* **Job 1**
According to the court order, which two former officers of South Texas National Bank are accused of dishonest and fraudulent acts?

* **Supplied text**

☆ ☆ ☆ ☆

SOUTH TEXAS NAT. BANK v. US Fire Ins. Co.

Decision Date10 January 1985
Docket NumberCiv. A. No. L-83-34.
Citation640 F. Supp. 278
PartiesSOUTH TEXAS NATIONAL BANK OF LAREDO, Plaintiff, v. UNITED STATES FIRE INSURANCE COMPANY, Defendant.
CourtU.S. District Court — Southern District of Texas

Donato D. Ramos, Laredo, Tex., for plaintiff.

Terry Topham, John W. Davidson, San Antonio, Tex., for defendant.

ORDER

KAZEN, District Judge.

South Texas National Bank (South Texas) has sued its insurer United States Fire Insurance Company (the company). South Texas seeks to recover under a Banker's Blanket Bond and Excess Fidelity policy (the policy). South Texas asserts that the policy covers its losses caused by the alleged dishonesty and fraudulent acts of its former President, Bristow, and Vice-President, Rios, in connection with loans to Francisco Lerma and his businesses. South Texas claims that it was injured because its former employees misbehaved during the course of their employment. The company has not reimbursed South Texas for this loss. The following motions are pending in this cause: (1) Defendant's motion for partial summary judgment and motion to dismiss, (2) Defendant's motion for leave to amend, and (3) Defendant's motion to compel production of certain portions of federal examiners reports, filed August 24, 1984.

The company first asserts that South Texas cannot proceed under the Deceptive Trade Practices-Consumer Protection Act, Tex.Bus. & Com.Code Ann. § 17.41 et seq. (Vernon Supp.1984) (D.T.P.A.), because South Texas did not give the company written notice at least thirty (30) days before filing this lawsuit. Id., § 17.50A. This admitted failure to give notice, however, does not require dismissal or judgment for Defendant. When "defect in the notice ... is ... brought to the attention of the trial court before trial, ... the trial court should ... abate the proceeding for thirty (30) days." Hollingsworth Roofing Co. v. Morrison, 668 S.W.2d 872, 875 (Tex.Civ. App.-Ft. Worth 1984, no writ). The Court would therefore be inclined to abate this action for thirty (30) days to allow the proper notice to be given. A serious question exists, however, as to the validity of a claim directly under the DTPA.

☆ ☆ ☆ ☆

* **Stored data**
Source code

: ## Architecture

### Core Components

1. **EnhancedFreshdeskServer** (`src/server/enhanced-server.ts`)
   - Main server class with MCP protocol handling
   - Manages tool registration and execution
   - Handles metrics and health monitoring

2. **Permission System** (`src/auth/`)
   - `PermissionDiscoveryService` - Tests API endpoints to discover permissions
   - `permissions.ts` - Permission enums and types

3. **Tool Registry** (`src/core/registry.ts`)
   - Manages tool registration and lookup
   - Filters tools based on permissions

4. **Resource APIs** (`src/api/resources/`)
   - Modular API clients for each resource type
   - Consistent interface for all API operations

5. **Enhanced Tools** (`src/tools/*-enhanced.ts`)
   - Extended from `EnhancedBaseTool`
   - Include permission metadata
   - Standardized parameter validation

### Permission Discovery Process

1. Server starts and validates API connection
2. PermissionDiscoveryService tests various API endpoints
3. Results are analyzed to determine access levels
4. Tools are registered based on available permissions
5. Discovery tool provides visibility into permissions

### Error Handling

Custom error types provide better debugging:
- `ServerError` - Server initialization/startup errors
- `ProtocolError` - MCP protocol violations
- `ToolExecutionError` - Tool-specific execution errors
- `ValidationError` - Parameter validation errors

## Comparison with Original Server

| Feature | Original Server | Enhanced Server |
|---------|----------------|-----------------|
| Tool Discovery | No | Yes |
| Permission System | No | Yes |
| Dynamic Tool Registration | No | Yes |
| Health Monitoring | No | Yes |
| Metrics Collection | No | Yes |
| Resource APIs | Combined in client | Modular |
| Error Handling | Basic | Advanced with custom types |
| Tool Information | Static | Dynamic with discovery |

☆ ☆ ☆ ☆

* **Job 2**
Reproduce the lines of the listing starting at the line that contains "### Core Components" and ending at the line that contains "- Filters tools based on permissions".

* **Written reply 1**
Its former President, Bristow, and its former Vice-President, Rios.

* **Written reply 2**
### Core Components

1. **EnhancedFreshdeskServer** (`src/server/enhanced-server.ts`)
   - Main server class with MCP protocol handling
   - Manages tool registration and execution
   - Handles metrics and health monitoring

2. **Permission System** (`src/auth/`)
   - `PermissionDiscoveryService` - Tests API endpoints to discover permissions
   - `permissions.ts` - Permission enums and types

3. **Tool Registry** (`src/core/registry.ts`)
   - Manages tool registration and lookup
   - Filters tools based on permissions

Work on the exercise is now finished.